Vers la fin de 2025, sur les pages de Social Crypto, il y a eu beaucoup de discussions sur les narrations liées à l'IA, la robotique et l'infrastructure crypto, un point assez clair que tout le monde peut voir : la majorité du marché considère encore la robotique comme une histoire technologique, tandis que la manière dont les robots peuvent participer aux activités économiques est moins souvent discutée.
Personnellement, j'ai commencé à prêter attention à cette direction en lisant et en apprenant davantage sur la façon dont certains écosystèmes de robotique construisent des infrastructures pour que les robots puissent opérer directement sur la blockchain, comme l'orientation de @Fabric Foundation
Dans la crypto, de nombreux récits semblent très attrayants en théorie mais, en les examinant de plus près, ils sont difficiles à mettre en œuvre dans la pratique. Mais plus je lis sur la façon dont les réseaux de robots sont conçus, plus je trouve que cette idée n'est pas si farfelue.
Pour faire simple, un robot peut se voir attribuer une identité machine liée à son matériel et à son historique d'activités. Lorsque le robot effectue une tâche dans le monde réel, par exemple le transport de marchandises dans un entrepôt, la vérification de l'équipement ou l'opération dans un environnement logistique, les données d'exécution peuvent être enregistrées et envoyées au réseau pour confirmation.

Si la tâche est vérifiée, le robot peut recevoir une récompense via un smart contract. Dans un écosystème comme Fabric Protocol, cette récompense est généralement payée en tokens du réseau, en l'occurrence des ROBO.

Ce que je trouve intéressant, c'est que le ROBO dans ce modèle n'est pas seulement un token de transaction. Cela ressemble à une sorte d'unité de paiement au sein de l'écosystème robotique.
Le robot peut recevoir $ROBO lorsqu'il termine une tâche. Ensuite, ce token peut être utilisé pour payer des frais d'exploitation, mettre à jour des logiciels ou acheter des compétences supplémentaires nécessaires pour réaliser des missions plus complexes.
Certains mécanismes essaient même de vérifier que le robot a réellement accompli le travail dans le monde physique. Cette approche est souvent appelée Proof of Robotic Work. Plutôt que de simplement vérifier la capacité de calcul comme de nombreuses autres blockchains, ce modèle essaie de vérifier le véritable travail du robot dans le monde réel.
En regardant l'ensemble de cette boucle, je commence à voir apparaître une question assez intéressante.

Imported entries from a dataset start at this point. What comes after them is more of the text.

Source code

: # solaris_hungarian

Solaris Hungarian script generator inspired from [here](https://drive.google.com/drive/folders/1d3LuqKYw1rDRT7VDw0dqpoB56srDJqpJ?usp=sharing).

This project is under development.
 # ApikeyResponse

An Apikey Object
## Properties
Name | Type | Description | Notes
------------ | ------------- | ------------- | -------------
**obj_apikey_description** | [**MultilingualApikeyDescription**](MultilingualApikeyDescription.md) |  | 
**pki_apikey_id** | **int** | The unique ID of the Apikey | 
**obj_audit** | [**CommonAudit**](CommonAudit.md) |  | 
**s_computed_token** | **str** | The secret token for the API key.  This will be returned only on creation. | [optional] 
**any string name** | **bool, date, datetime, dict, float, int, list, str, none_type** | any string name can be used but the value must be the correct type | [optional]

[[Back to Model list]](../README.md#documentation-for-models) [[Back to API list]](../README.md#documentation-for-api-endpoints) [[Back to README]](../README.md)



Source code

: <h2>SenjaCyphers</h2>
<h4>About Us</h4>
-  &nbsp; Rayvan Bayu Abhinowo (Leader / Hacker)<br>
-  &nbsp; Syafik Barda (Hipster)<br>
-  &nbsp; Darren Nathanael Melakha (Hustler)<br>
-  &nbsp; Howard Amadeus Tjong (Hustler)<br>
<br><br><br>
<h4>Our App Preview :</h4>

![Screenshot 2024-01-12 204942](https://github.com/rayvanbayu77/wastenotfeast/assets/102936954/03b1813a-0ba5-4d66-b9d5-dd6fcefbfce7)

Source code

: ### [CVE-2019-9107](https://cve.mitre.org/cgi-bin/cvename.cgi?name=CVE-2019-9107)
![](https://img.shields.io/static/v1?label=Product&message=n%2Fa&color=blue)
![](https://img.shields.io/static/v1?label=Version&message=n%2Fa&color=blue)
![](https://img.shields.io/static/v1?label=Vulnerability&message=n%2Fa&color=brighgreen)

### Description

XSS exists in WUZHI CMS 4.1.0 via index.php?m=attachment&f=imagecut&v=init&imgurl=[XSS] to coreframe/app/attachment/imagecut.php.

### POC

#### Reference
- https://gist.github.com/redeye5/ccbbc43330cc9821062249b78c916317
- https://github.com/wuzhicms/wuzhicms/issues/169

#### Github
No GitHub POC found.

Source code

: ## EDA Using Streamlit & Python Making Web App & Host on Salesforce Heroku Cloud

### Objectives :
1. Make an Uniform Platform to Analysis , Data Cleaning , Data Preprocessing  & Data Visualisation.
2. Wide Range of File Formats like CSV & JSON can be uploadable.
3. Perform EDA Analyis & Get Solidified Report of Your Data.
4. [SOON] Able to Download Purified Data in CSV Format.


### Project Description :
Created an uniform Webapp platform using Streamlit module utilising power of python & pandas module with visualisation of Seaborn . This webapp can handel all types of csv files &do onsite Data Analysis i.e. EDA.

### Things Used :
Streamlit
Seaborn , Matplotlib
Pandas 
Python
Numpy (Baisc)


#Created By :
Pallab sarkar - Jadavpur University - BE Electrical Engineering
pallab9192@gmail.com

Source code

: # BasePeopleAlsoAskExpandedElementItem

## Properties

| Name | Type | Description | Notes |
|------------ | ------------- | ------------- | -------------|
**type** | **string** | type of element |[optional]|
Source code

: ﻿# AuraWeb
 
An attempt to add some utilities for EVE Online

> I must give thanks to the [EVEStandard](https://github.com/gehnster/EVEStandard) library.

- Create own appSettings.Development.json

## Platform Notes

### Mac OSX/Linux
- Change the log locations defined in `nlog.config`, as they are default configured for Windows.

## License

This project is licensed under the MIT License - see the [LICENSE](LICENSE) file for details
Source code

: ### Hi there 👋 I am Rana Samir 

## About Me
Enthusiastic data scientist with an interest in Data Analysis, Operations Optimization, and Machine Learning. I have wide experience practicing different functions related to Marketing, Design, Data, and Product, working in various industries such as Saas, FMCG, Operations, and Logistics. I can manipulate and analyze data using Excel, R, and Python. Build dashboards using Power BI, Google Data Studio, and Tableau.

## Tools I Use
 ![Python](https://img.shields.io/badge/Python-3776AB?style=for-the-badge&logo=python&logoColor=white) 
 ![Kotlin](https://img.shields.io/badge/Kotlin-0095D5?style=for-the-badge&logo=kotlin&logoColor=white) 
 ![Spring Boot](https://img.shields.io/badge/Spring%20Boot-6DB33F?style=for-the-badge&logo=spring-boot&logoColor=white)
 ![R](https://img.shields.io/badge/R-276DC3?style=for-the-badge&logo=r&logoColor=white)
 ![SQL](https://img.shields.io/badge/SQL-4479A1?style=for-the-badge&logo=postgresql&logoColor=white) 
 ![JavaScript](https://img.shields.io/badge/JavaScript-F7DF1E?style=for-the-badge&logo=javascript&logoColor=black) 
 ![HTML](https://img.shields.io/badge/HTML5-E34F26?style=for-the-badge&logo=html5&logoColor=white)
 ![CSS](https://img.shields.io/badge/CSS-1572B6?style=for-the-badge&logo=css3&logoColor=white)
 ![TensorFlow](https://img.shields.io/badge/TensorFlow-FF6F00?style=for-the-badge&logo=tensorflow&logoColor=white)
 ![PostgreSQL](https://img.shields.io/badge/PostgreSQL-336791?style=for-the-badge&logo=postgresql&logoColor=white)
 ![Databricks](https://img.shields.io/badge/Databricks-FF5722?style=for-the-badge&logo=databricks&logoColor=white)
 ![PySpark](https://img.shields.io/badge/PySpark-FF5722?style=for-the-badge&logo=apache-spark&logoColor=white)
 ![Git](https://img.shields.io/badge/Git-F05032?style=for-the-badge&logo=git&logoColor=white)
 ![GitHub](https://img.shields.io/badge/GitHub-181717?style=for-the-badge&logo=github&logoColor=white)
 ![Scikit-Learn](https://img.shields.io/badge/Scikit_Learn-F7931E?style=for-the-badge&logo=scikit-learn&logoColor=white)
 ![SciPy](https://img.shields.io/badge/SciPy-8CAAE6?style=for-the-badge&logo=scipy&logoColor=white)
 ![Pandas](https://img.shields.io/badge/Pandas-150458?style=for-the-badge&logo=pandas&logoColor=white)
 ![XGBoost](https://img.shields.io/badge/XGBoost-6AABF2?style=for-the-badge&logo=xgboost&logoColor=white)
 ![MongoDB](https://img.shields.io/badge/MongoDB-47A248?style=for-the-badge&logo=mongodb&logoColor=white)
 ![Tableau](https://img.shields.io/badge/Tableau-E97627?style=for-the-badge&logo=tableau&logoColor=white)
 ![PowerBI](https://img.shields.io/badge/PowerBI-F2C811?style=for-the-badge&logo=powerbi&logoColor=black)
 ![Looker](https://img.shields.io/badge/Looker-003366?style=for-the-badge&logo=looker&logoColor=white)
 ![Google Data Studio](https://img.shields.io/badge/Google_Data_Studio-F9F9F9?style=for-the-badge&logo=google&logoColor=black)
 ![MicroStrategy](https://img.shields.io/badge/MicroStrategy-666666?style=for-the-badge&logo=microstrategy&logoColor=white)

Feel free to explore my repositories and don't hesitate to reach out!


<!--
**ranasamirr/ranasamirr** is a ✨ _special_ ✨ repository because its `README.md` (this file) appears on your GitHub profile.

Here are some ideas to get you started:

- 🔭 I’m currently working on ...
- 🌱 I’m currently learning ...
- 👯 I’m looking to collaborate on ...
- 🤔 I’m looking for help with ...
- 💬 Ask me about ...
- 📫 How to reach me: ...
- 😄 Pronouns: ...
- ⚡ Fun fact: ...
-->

Si le robot a un portefeuille et peut recevoir des ROBO pour le travail qu'il accomplit, alors qui est le propriétaire de cet actif ?
Selon la législation actuelle, seuls les humains ou les organisations peuvent posséder des actifs. Les robots ne font clairement pas partie de ces deux groupes. Donc, si un robot gagne $ROBO grâce à des tâches dans le réseau, sur le plan juridique, ce token doit toujours appartenir à un individu ou une organisation derrière le robot.

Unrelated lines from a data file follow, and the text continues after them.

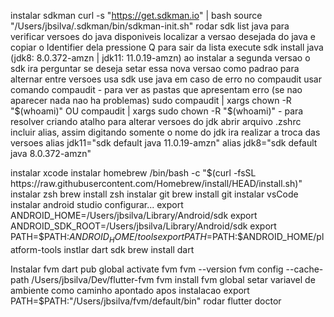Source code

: instalar sdkman
    curl -s "https://get.sdkman.io" | bash
    source "/Users/jbsilva/.sdkman/bin/sdkman-init.sh"
    rodar sdk list java
        para verificar versoes do java disponiveis
        localizar a versao desejada do java e copiar o Identifier dela
        pressione Q para sair da lista
    execute sdk install java <id da versao copiada> (jdk8: 8.0.372-amzn | jdk11: 11.0.19-amzn)
    ao instalar a segunda versao o sdk ira perguntar se deseja setar essa nova versao como padrao
    para alternar entre versoes usa sdk use java <id da versao>
         em caso de erro no compaudit usar comando
            compaudit - para ver as pastas que apresentam erro (se nao aparecer nada nao ha problemas)
            sudo compaudit | xargs chown -R "$(whoami)" OU compaudit | xargs sudo chown -R "$(whoami)" - para resolver
criando atalho para alterar versoes do jdk
     abrir arquivo .zshrc incluir alias, assim digitando somente o nome do jdk ira realizar a troca das versoes
        alias jdk11="sdk default java 11.0.19-amzn"
        alias jdk8="sdk default java 8.0.372-amzn"

instalar xcode
instalar homebrew
    /bin/bash -c "$(curl -fsSL https://raw.githubusercontent.com/Homebrew/install/HEAD/install.sh)"
instalar zsh
    brew install zsh
instalar git
    brew install git
instalar vsCode
instalar android studio
    configurar...
        export ANDROID_HOME=/Users/jbsilva/Library/Android/sdk
        export ANDROID_SDK_ROOT=/Users/jbsilva/Library/Android/sdk
        export PATH=$PATH:$ANDROID_HOME/tools
        export PATH=$PATH:$ANDROID_HOME/platform-tools
instlar dart sdk
    brew install dart

Instalar fvm
    dart pub global activate fvm
    fvm --version
    fvm config --cache-path /Users/jbsilva/Dev/flutter-fvm
    fvm install <versao>
    fvm global <versao>
        setar variavel de ambiente como caminho apontado apos instalacao
        export PATH=$PATH:"/Users/jbsilva/fvm/default/bin"
    rodar flutter doctor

Mais en y réfléchissant un peu plus, ce modèle commence à devenir assez étrange.
Imaginez un robot financé par la communauté ou un DAO pour fonctionner dans un écosystème. Le robot reçoit des tâches d'un marketplace, accomplit le travail et reçoit des ROBO. Ce token est ensuite utilisé pour payer des frais de maintenance, acheter des compétences supplémentaires ou maintenir le fonctionnement du robot.

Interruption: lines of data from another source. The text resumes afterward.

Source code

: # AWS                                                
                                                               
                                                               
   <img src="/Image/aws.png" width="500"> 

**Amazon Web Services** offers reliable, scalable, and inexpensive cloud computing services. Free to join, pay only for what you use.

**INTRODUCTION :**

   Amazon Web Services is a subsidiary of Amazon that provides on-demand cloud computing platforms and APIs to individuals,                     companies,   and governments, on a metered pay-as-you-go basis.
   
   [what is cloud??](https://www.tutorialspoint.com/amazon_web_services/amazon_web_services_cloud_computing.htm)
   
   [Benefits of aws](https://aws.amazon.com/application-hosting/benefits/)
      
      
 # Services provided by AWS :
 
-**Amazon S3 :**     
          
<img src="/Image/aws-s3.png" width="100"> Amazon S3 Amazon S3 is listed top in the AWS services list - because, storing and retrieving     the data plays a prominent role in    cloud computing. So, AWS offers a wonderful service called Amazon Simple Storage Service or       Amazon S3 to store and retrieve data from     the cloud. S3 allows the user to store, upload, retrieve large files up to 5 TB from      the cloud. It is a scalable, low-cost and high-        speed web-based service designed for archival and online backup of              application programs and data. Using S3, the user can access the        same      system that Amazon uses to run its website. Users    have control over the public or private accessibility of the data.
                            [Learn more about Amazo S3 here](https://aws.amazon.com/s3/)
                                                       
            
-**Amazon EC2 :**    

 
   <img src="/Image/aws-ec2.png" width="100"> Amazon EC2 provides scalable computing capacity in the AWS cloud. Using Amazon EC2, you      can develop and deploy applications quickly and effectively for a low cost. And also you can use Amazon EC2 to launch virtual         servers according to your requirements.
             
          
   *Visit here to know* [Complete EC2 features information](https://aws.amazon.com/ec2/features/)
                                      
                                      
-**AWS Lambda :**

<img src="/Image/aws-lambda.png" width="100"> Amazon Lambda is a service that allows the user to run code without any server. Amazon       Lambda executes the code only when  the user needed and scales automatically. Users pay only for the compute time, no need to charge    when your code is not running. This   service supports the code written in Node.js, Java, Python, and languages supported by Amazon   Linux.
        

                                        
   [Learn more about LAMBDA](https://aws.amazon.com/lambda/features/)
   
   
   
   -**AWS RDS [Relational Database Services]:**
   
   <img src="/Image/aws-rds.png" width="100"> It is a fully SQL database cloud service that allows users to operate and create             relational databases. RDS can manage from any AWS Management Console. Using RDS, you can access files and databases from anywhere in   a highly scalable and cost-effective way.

Dans ce cas, le robot fonctionne presque de manière autonome dans le réseau.
Bien sûr, sur le papier, il doit y avoir une personne ou une organisation responsable. Mais si l'on considère la façon dont le robot interagit avec la blockchain, il commence à ressembler à une entité agissant de manière indépendante plutôt qu'à un simple dispositif.

En suivant les récits dans la crypto suffisamment longtemps, je trouve ce modèle assez familier. La technologie apparaît souvent en premier, tandis que les questions juridiques viennent généralement après.
Le robot peut avoir un portefeuille, un historique d'activités on-chain et recevoir des récompenses en ROBO. Mais la question de savoir si le système juridique considère le robot comme une entité indépendante est une toute autre histoire.
À l'heure actuelle, je pense que le robot a une identité et peut participer au réseau, mais la question de l'identité légale est sans doute encore loin. Mais si le robot commence à gagner $ROBO et agit comme un véritable nœud dans les réseaux robotiques, alors cette question devra tôt ou tard être posée sérieusement.